While noting that Cathay Pacific and Cathay Dragon carried 102,122 tonnes of cargo and mail in August, marking a decrease of 36.7 per cent compared to August 2019 and passenger numbers were down 98.8 per cent to 35,773 passengers last month, year-on-year, Lam highlighted the carrier was burning through cash at a rate of HKD 1.5 billion (USD 193 million) to HKD 2.0 billion per month, and will continue to experience significant cash burn until the market recovers.
This is occurring despite “decisive actions to reduce our costs,” Lam says. “The recapitalisation provides us time and a platform from which to transform our business and continue to operate in the short term; however, it is an investment that we need to repay.
“We are weathering the storm for now, but the fact remains that we simply will not survive unless we adapt our airlines for the new travel market. A restructuring will therefore be inevitable to protect the company, the Hong Kong aviation hub, and the livelihoods of as many people as possible. We continue to move forward with our comprehensive review of all aspects of the business, and will make our recommendations to the board in the fourth quarter on the size and shape of the company to allow us to survive and thrive in this new environment.”
The month’s revenue freight tonne kilometres (RFTKs) fell 30.3 per cent year-on-year while the carrier’s cargo and mail load factor increased by 14.2 percentage points to 75 per cent, while capacity, measured in available freight tonne kilometres (AFTKs), was down by 43.5 per cent.
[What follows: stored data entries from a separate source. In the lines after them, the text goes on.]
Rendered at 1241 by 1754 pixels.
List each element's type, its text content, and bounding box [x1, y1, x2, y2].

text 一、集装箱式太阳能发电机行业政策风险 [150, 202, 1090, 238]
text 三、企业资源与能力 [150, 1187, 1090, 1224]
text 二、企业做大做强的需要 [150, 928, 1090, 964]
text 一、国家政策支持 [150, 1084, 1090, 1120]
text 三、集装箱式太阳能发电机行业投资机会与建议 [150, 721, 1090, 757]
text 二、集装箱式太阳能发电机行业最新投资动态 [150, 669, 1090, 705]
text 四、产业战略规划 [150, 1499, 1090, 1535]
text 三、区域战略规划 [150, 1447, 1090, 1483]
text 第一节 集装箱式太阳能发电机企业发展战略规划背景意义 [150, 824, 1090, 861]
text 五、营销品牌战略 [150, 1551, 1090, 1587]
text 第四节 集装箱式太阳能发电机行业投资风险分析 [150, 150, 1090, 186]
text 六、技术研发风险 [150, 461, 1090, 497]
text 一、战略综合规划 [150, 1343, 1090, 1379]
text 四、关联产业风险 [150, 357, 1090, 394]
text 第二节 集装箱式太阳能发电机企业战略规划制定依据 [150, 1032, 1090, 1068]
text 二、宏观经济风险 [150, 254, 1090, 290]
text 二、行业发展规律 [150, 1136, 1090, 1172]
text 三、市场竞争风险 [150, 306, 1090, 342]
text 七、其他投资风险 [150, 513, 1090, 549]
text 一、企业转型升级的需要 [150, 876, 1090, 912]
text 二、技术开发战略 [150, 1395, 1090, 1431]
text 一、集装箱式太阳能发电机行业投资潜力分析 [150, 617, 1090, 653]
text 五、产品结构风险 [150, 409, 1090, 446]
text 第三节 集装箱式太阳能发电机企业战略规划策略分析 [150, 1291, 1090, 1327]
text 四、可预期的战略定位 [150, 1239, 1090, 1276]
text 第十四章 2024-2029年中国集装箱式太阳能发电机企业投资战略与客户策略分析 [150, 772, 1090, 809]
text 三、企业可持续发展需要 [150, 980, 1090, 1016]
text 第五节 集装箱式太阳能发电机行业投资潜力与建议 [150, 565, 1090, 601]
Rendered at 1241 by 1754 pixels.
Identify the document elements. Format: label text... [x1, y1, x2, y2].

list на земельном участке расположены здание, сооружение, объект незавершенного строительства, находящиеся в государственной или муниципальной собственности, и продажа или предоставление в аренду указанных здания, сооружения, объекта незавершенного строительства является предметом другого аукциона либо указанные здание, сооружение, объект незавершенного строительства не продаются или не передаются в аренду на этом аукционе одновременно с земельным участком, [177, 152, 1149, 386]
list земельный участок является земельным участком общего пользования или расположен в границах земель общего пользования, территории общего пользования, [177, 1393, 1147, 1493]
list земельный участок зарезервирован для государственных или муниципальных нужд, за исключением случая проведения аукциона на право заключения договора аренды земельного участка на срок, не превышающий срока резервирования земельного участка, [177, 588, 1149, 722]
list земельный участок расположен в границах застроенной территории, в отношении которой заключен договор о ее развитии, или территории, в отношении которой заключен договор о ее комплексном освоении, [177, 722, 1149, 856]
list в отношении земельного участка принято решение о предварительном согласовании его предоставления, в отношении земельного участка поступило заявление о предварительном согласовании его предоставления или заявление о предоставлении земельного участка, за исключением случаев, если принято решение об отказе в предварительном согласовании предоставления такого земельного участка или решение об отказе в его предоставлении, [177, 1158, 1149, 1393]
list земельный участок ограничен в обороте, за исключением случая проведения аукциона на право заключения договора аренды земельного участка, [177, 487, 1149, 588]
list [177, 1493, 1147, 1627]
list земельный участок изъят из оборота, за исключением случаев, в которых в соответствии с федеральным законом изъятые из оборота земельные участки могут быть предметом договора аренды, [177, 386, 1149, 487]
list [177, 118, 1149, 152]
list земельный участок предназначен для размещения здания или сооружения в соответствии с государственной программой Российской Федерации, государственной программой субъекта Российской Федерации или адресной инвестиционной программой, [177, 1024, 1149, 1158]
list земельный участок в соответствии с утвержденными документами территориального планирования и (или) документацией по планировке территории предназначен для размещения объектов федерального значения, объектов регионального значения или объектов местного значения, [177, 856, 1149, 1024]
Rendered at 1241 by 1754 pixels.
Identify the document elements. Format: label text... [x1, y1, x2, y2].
In the first eight months of 2020, the tonnage fell by 33.5 per cent against a 34.4 per cent drop in capacity and a 26.5 per cent decrease in RFTKs, as compared to the same period for 2019.
The carrier also said that 40 per cent of its fleet – or 72 aircraft – will be parked outside Hong Kong, up from an earlier prediction of 60, as the airline requires fewer aircraft in the near term.